◆ Data for this task ◆
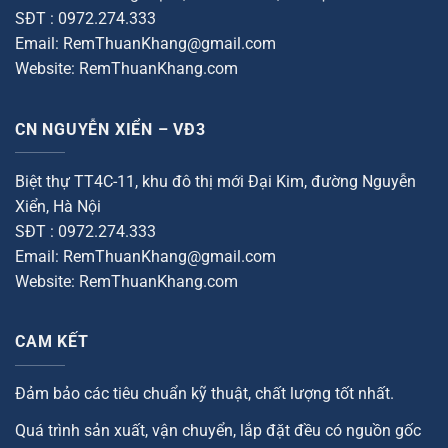
SĐT : 0972.274.333
Email: RemThuanKhang@gmail.com
Website: RemThuanKhang.com
CN NGUYỄN XIỂN – VĐ3
Biệt thự TT4C-11, khu đô thị mới Đại Kim, đường Nguyễn
Xiển, Hà Nội
SĐT : 0972.274.333
Email: RemThuanKhang@gmail.com
Website: RemThuanKhang.com
CAM KẾT
Đảm bảo các tiêu chuẩn kỹ thuật, chất lượng tốt nhất.
Quá trình sản xuất, vận chuyển, lắp đặt đều có nguồn gốc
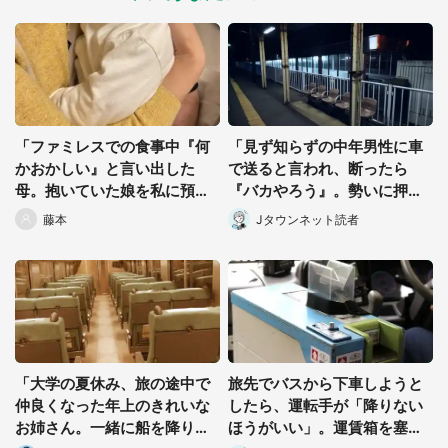
「ファミレスでの食事中『何
「見ず知らずの中年男性に車
かおかしい』と言い出した
で送ると言われ、断ったら
母。抱いていた娘を私に預け
『バカやろう』。勢いに押さ
た直後...」（千葉県・40代女
れた私は...」（神奈川・30代
藤本
Jタウンネット読者
性）
男性）
都道府選択
「大学の夏休み、旅の途中で
旅先でバスから下車しようと
仲良くなった年上のきれいな
したら、運転手が「降りない
お姉さん。一緒に船を降りる
ほうがいい」。運賃箱を塞い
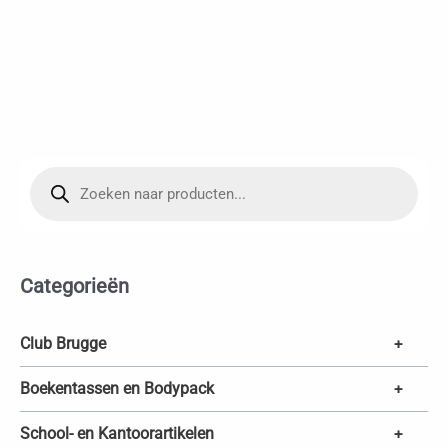
P
r
o
d
u
c
t
e
Categorieën
n
z
o
e
k
Club Brugge
+
e
n
Boekentassen en Bodypack
+
School- en Kantoorartikelen
+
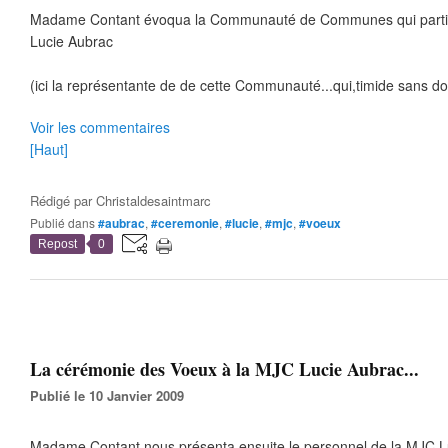
Madame Contant évoqua la Communauté de Communes qui partici
Lucie Aubrac
(ici la représentante de de cette Communauté...qui,timide sans dout
Voir les commentaires
[Haut]
Rédigé par
Christaldesaintmarc
Publié dans
#aubrac
,
#ceremonie
,
#lucie
,
#mjc
,
#voeux
Repost
0
La cérémonie des Voeux à la MJC Lucie Aubrac...
Publié le 10 Janvier 2009
Madame Contant nous présenta ensuite le personnel de la MJC Lu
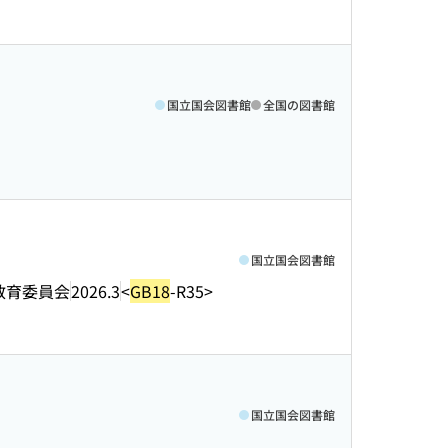
国立国会図書館
全国の図書館
国立国会図書館
教育委員会
2026.3
<
GB18
-R35>
国立国会図書館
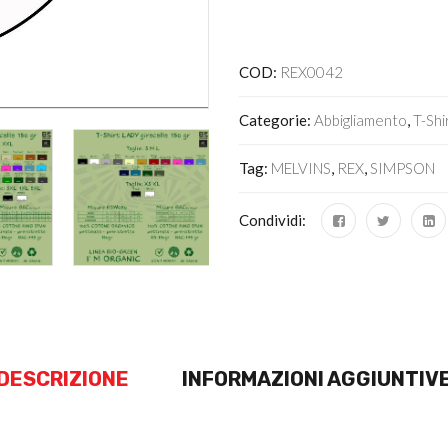
Alternative:
COD:
REX0042
Categorie:
Abbigliamento
,
T-Shi
Tag:
MELVINS
,
REX
,
SIMPSON
Condividi:
DESCRIZIONE
INFORMAZIONI AGGIUNTIV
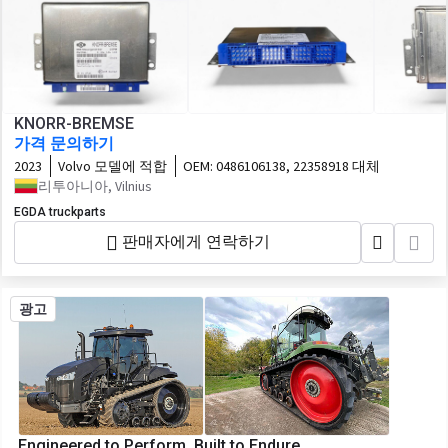
KNORR-BREMSE
가격 문의하기
2023
Volvo 모델에 적합
OEM:
0486106138, 22358918 대체
리투아니아, Vilnius
EGDA truckparts
판매자에게 연락하기
광고
Engineered to Perform, Built to Endure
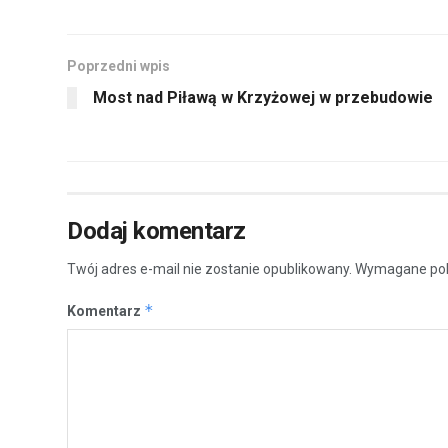
Poprzedni wpis
Most nad Piławą w Krzyżowej w przebudowie
Dodaj komentarz
Twój adres e-mail nie zostanie opublikowany.
Wymagane pol
*
Komentarz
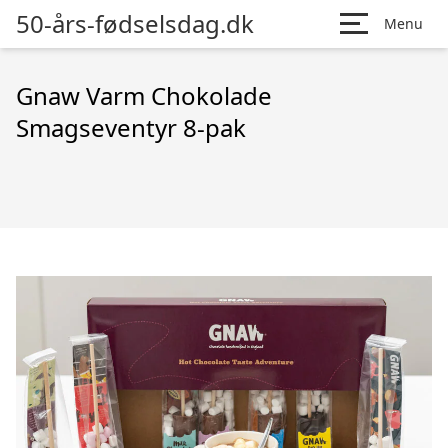
50-års-fødselsdag.dk
Menu
Gnaw Varm Chokolade
Smagseventyr 8-pak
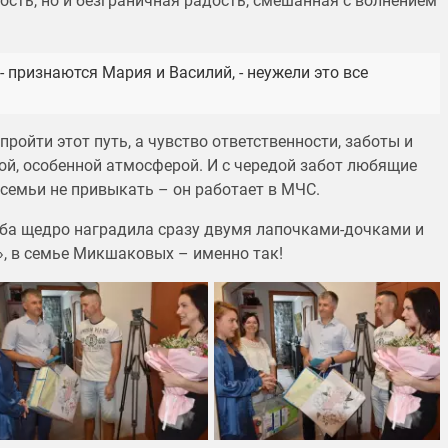
лость, но и безграничная радость, смешанная с волнением
 признаются Мария и Василий, - неужели это все
ройти этот путь, а чувство ответственности, заботы и
й, особенной атмосферой. И с чередой забот любящие
 семьи не привыкать – он работает в МЧС.
дьба щедро наградила сразу двумя лапочками-дочками и
», в семье Микшаковых – именно так!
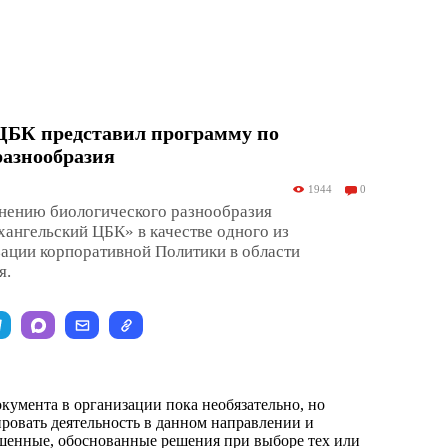
ЦБК представил программу по
разнообразия
1944
0
нению биологического разнообразия
ангельский ЦБК» в качестве одного из
ации корпоративной Политики в области
я.
кумента в организации пока необязательно, но
ировать деятельность в данном направлении и
шенные, обоснованные решения при выборе тех или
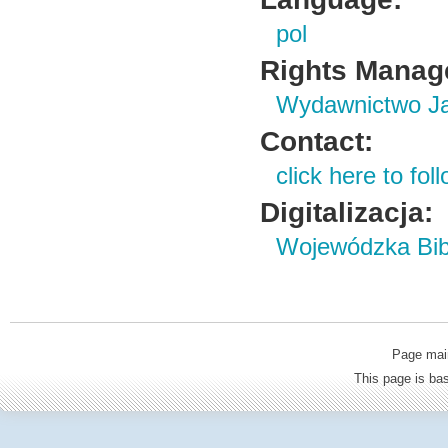
pol
Rights Manag
Wydawnictwo Ja
Contact:
click here to foll
Digitalizacja:
Wojewódzka Bibl
Page mai
This page is b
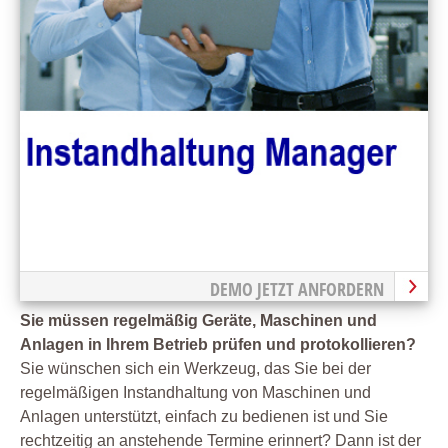
DEMO JETZT ANFORDERN
Sie müssen regelmäßig Geräte, Maschinen und
Anlagen in Ihrem Betrieb prüfen und protokollieren?
Sie wünschen sich ein Werkzeug, das Sie bei der
regelmäßigen Instandhaltung von Maschinen und
Anlagen unterstützt, einfach zu bedienen ist und Sie
rechtzeitig an anstehende Termine erinnert? Dann ist der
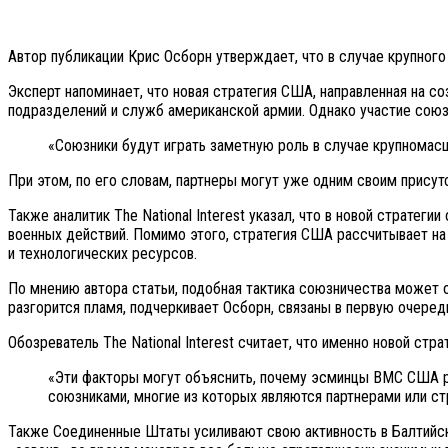
Автор публикации Крис Осборн утверждает, что в случае крупно
Эксперт напоминает, что новая стратегия США, направленная на с
подразделений и служб американской армии. Однако участие союзн
«Союзники будут играть заметную роль в случае крупномасш
При этом, по его словам, партнеры могут уже одним своим прис
Также аналитик The National Interest указал, что в новой стра
военных действий. Помимо этого, стратегия США рассчитывает на
и технологических ресурсов.
По мнению автора статьи, подобная тактика союзничества может о
разгорится пламя, подчеркивает Осборн, связаны в первую очередь
Обозреватель The National Interest считает, что именно новой с
«Эти факторы могут объяснить, почему эсминцы ВМС США р
союзниками, многие из которых являются партнерами или ст
Также Соединенные Штаты усиливают свою активность в Балтийско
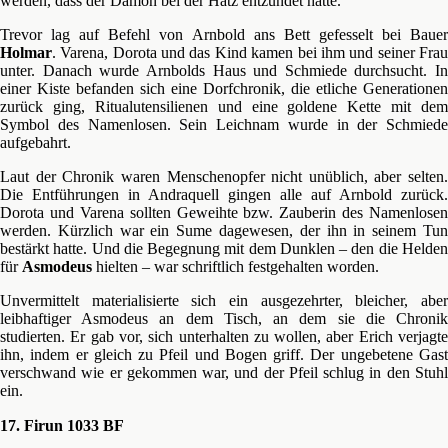
werden, dass der Dämon bei der Hatz entzündet hatte.
Trevor lag auf Befehl von Arnbold ans Bett gefesselt bei Bauer
Holmar
. Varena, Dorota und das Kind kamen bei ihm und seiner Frau
unter. Danach wurde Arnbolds Haus und Schmiede durchsucht. In
einer Kiste befanden sich eine Dorfchronik, die etliche Generationen
zurück ging, Ritualutensilienen und eine goldene Kette mit dem
Symbol des Namenlosen. Sein Leichnam wurde in der Schmiede
aufgebahrt.
Laut der Chronik waren Menschenopfer nicht unüblich, aber selten.
Die Entführungen in Andraquell gingen alle auf Arnbold zurück.
Dorota und Varena sollten Geweihte bzw. Zauberin des Namenlosen
werden. Kürzlich war ein Sume dagewesen, der ihn in seinem Tun
bestärkt hatte. Und die Begegnung mit dem Dunklen – den die Helden
für
Asmodeus
hielten – war schriftlich festgehalten worden.
Unvermittelt materialisierte sich ein ausgezehrter, bleicher, aber
leibhaftiger Asmodeus an dem Tisch, an dem sie die Chronik
studierten. Er gab vor, sich unterhalten zu wollen, aber Erich verjagte
ihn, indem er gleich zu Pfeil und Bogen griff. Der ungebetene Gast
verschwand wie er gekommen war, und der Pfeil schlug in den Stuhl
ein.
17. Firun 1033 BF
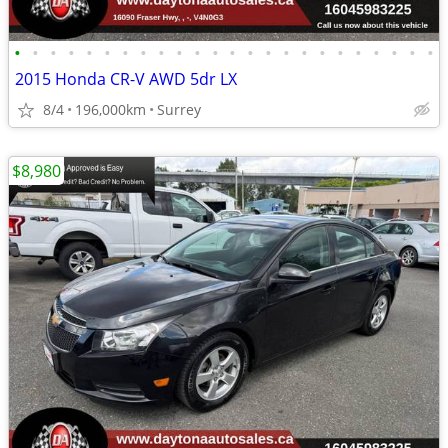
•
•
•
•
•
•
•
•
•
•
•
•
•
•
•
•
•
•
•
•
•
•
•
•
2015 Honda CR-V AWD 5dr LX
8/4
196,000km
Surrey
$8,980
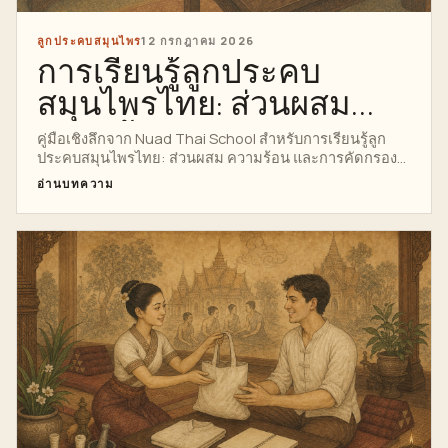
ลูกประคบสมุนไพร
12 กรกฎาคม 2026
การเรียนรู้ลูกประคบ
สมุนไพรไทย: ส่วนผสม
ความร้อน และการคัด
คู่มือเชิงลึกจาก Nuad Thai School สำหรับการเรียนรู้ลูก
ประคบสมุนไพรไทย: ส่วนผสม ความร้อน และการคัดกรอง
กรองผู้รับบริการ
ผู้รับบริการ พร้อมการติดตามงานวิจัย กายวิภาค เทคนิค
อ่านบทความ
ความปลอดภัย แนวทางสำหรับมืออาชีพ อินโฟกราฟิกฉบับ
สมบูรณ์ และเส้นทางที่ชัดเจนสู่คอร์ส Private Thai Herbal
Compress Massage Course.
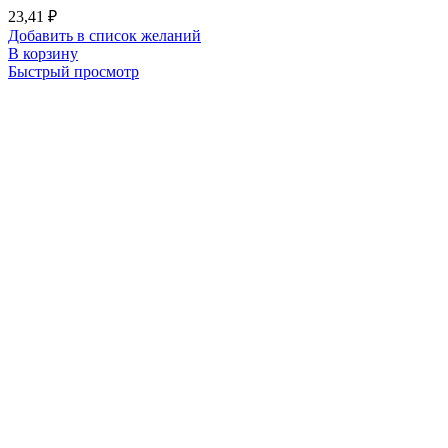
23,41
₽
Добавить в список желаний
В корзину
Быстрый просмотр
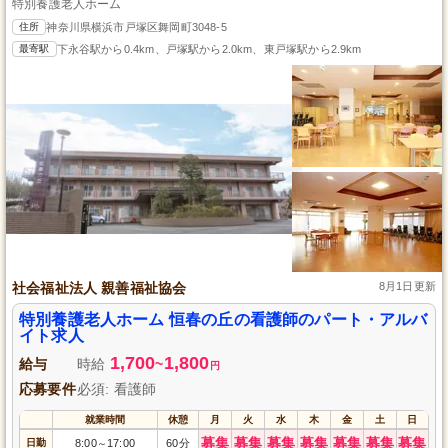
特別養護老人ホーム
住所
神奈川県横浜市戸塚区舞岡町3048-5
最寄駅
下永谷駅から0.4km、戸塚駅から2.0km、東戸塚駅から2.9km
社会福祉法人 親善福祉協会
8月1日更新
特別養護老人ホーム 恒春の丘の看護師のパート・アルバ
イト求人
1,700
1,800
給与
時給
~
円
応募要件
必須: 看護師
就業時間
休憩
月
火
水
木
金
土
日
募集
募集
募集
募集
募集
募集
募集
日勤
8:00
17:00
60分
～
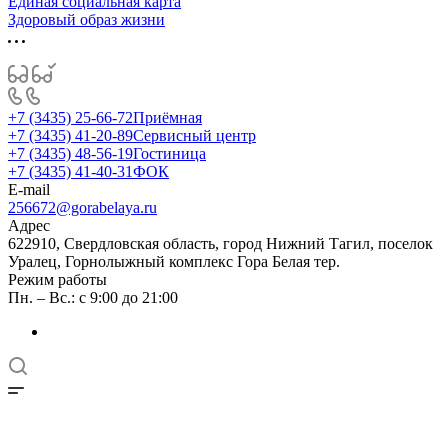
Единая социальная карта
Здоровый образ жизни
+7 (3435) 25-66-72
Приёмная
+7 (3435) 41-20-89
Сервисный центр
+7 (3435) 48-56-19
Гостиница
+7 (3435) 41-40-31
ФОК
E-mail
256672@gorabelaya.ru
Адрес
622910, Свердловская область, город Нижний Тагил, поселок
Уралец, Горнолыжный комплекс Гора Белая тер.
Режим работы
Пн. – Вс.: с 9:00 до 21:00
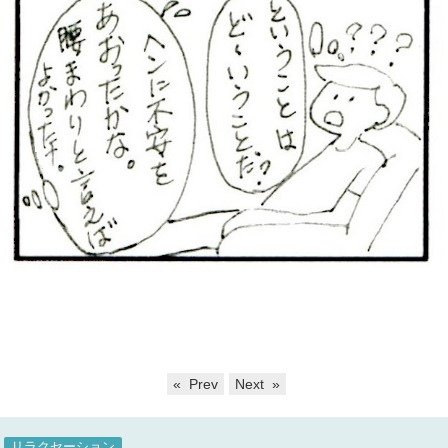
« Prev
Next »
リラクセーション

◆ What is expected ◆
Exactly as they appear above, give the records again, without their pictures.

◆ Exercise result ◆
SĐT : 0972.274.333
Email: RemThuanKhang@gmail.com
Website: RemThuanKhang.com
CN NGUYỄN XIỂN – VĐ3
Biệt thự TT4C-11, khu đô thị mới Đại Kim, đường Nguyễn
Xiển, Hà Nội
SĐT : 0972.274.333
Email: RemThuanKhang@gmail.com
Website: RemThuanKhang.com
CAM KẾT
Đảm bảo các tiêu chuẩn kỹ thuật, chất lượng tốt nhất.
Quá trình sản xuất, vận chuyển, lắp đặt đều có nguồn gốc
「ファミレスでの食事中『何
「見ず知らずの中年男性に車
かおかしい』と言い出した
で送ると言われ、断ったら
母。抱いていた娘を私に預け
『バカやろう』。勢いに押さ
た直後...」（千葉県・40代女
れた私は...」（神奈川・30代
藤本
Jタウンネット読者
性）
男性）
都道府選択
「大学の夏休み、旅の途中で
旅先でバスから下車しようと
仲良くなった年上のきれいな
したら、運転手が「降りない
お姉さん。一緒に船を降りる
ほうがいい」。運賃箱を塞い
P
r
o
d
u
c
t
e
Categorieën
n
z
o
e
k
Club Brugge
+
e
n
Boekentassen en Bodypack
+
School- en Kantoorartikelen
+
Madame Contant évoqua la Communauté de Communes qui partici
Lucie Aubrac
(ici la représentante de de cette Communauté...qui,timide sans dout
Voir les commentaires
[Haut]
Rédigé par
Christaldesaintmarc
Publié dans
#aubrac
,
#ceremonie
,
#lucie
,
#mjc
,
#voeux
Repost
0
La cérémonie des Voeux à la MJC Lucie Aubrac...
Publié le 10 Janvier 2009
Madame Contant nous présenta ensuite le personnel de la MJC Lu
国立国会図書館
全国の図書館
国立国会図書館
教育委員会
2026.3
<
GB18
-R35>
国立国会図書館
Alternative:
COD:
REX0042
Categorie:
Abbigliamento
,
T-Shi
Tag:
MELVINS
,
REX
,
SIMPSON
Condividi:
DESCRIZIONE
INFORMAZIONI AGGIUNTIV
KNORR-BREMSE
가격 문의하기
2023
Volvo 모델에 적합
OEM:
0486106138, 22358918 대체
리투아니아, Vilnius
EGDA truckparts
판매자에게 연락하기
광고
Engineered to Perform, Built to Endure
Poprzedni wpis
Most nad Piławą w Krzyżowej w przebudowie
Dodaj komentarz
Twój adres e-mail nie zostanie opublikowany.
Wymagane pol
*
Komentarz
50-års-fødselsdag.dk
Menu
Gnaw Varm Chokolade
Smagseventyr 8-pak
лость, но и безграничная радость, смешанная с волнением
 признаются Мария и Василий, - неужели это все
ройти этот путь, а чувство ответственности, заботы и
й, особенной атмосферой. И с чередой забот любящие
 семьи не привыкать – он работает в МЧС.
дьба щедро наградила сразу двумя лапочками-дочками и
», в семье Микшаковых – именно так!
ЦБК представил программу по
разнообразия
1944
0
нению биологического разнообразия
ангельский ЦБК» в качестве одного из
ации корпоративной Политики в области
я.
кумента в организации пока необязательно, но
ировать деятельность в данном направлении и
шенные, обоснованные решения при выборе тех или
pol
Rights Manag
Wydawnictwo Ja
Contact:
click here to foll
Digitalizacja:
Wojewódzka Bibl
Page mai
This page is b
DEMO JETZT ANFORDERN
Sie müssen regelmäßig Geräte, Maschinen und
Anlagen in Ihrem Betrieb prüfen und protokollieren?
Sie wünschen sich ein Werkzeug, das Sie bei der
regelmäßigen Instandhaltung von Maschinen und
Anlagen unterstützt, einfach zu bedienen ist und Sie
rechtzeitig an anstehende Termine erinnert? Dann ist der
Автор публикации Крис Осборн утверждает, что в случае крупно
Эксперт напоминает, что новая стратегия США, направленная на с
подразделений и служб американской армии. Однако участие союзн
«Союзники будут играть заметную роль в случае крупномасш
При этом, по его словам, партнеры могут уже одним своим прис
Также аналитик The National Interest указал, что в новой стра
военных действий. Помимо этого, стратегия США рассчитывает на
и технологических ресурсов.
По мнению автора статьи, подобная тактика союзничества может о
разгорится пламя, подчеркивает Осборн, связаны в первую очередь
Обозреватель The National Interest считает, что именно новой с
«Эти факторы могут объяснить, почему эсминцы ВМС США р
союзниками, многие из которых являются партнерами или ст
Также Соединенные Штаты усиливают свою активность в Балтийско
werden, dass der Dämon bei der Hatz entzündet hatte.
Trevor lag auf Befehl von Arnbold ans Bett gefesselt bei Bauer
Holmar
. Varena, Dorota und das Kind kamen bei ihm und seiner Frau
unter. Danach wurde Arnbolds Haus und Schmiede durchsucht. In
einer Kiste befanden sich eine Dorfchronik, die etliche Generationen
zurück ging, Ritualutensilienen und eine goldene Kette mit dem
Symbol des Namenlosen. Sein Leichnam wurde in der Schmiede
aufgebahrt.
Laut der Chronik waren Menschenopfer nicht unüblich, aber selten.
Die Entführungen in Andraquell gingen alle auf Arnbold zurück.
Dorota und Varena sollten Geweihte bzw. Zauberin des Namenlosen
werden. Kürzlich war ein Sume dagewesen, der ihn in seinem Tun
bestärkt hatte. Und die Begegnung mit dem Dunklen – den die Helden
für
Asmodeus
hielten – war schriftlich festgehalten worden.
Unvermittelt materialisierte sich ein ausgezehrter, bleicher, aber
leibhaftiger Asmodeus an dem Tisch, an dem sie die Chronik
studierten. Er gab vor, sich unterhalten zu wollen, aber Erich verjagte
ihn, indem er gleich zu Pfeil und Bogen griff. Der ungebetene Gast
verschwand wie er gekommen war, und der Pfeil schlug in den Stuhl
ein.
17. Firun 1033 BF
•
•
•
•
•
•
•
•
•
•
•
•
•
•
•
•
•
•
•
•
•
•
•
•
2015 Honda CR-V AWD 5dr LX
8/4
196,000km
Surrey
$8,980
ลูกประคบสมุนไพร
12 กรกฎาคม 2026
การเรียนรู้ลูกประคบ
สมุนไพรไทย: ส่วนผสม
ความร้อน และการคัด
คู่มือเชิงลึกจาก Nuad Thai School สำหรับการเรียนรู้ลูก
ประคบสมุนไพรไทย: ส่วนผสม ความร้อน และการคัดกรอง
กรองผู้รับบริการ
ผู้รับบริการ พร้อมการติดตามงานวิจัย กายวิภาค เทคนิค
อ่านบทความ
ความปลอดภัย แนวทางสำหรับมืออาชีพ อินโฟกราฟิกฉบับ
สมบูรณ์ และเส้นทางที่ชัดเจนสู่คอร์ส Private Thai Herbal
Compress Massage Course.
23,41
₽
Добавить в список желаний
В корзину
Быстрый просмотр
特別養護老人ホーム
住所
神奈川県横浜市戸塚区舞岡町3048-5
最寄駅
下永谷駅から0.4km、戸塚駅から2.0km、東戸塚駅から2.9km
社会福祉法人 親善福祉協会
8月1日更新
特別養護老人ホーム 恒春の丘の看護師のパート・アルバ
イト求人
1,700
1,800
給与
時給
~
円
応募要件
必須: 看護師
就業時間
休憩
月
火
水
木
金
土
日
募集
募集
募集
募集
募集
募集
募集
日勤
8:00
17:00
60分
～
Единая социальная карта
Здоровый образ жизни
+7 (3435) 25-66-72
Приёмная
+7 (3435) 41-20-89
Сервисный центр
+7 (3435) 48-56-19
Гостиница
+7 (3435) 41-40-31
ФОК
E-mail
256672@gorabelaya.ru
Адрес
622910, Свердловская область, город Нижний Тагил, поселок
Уралец, Горнолыжный комплекс Гора Белая тер.
Режим работы
Пн. – Вс.: с 9:00 до 21:00
« Prev
Next »
リラクセーション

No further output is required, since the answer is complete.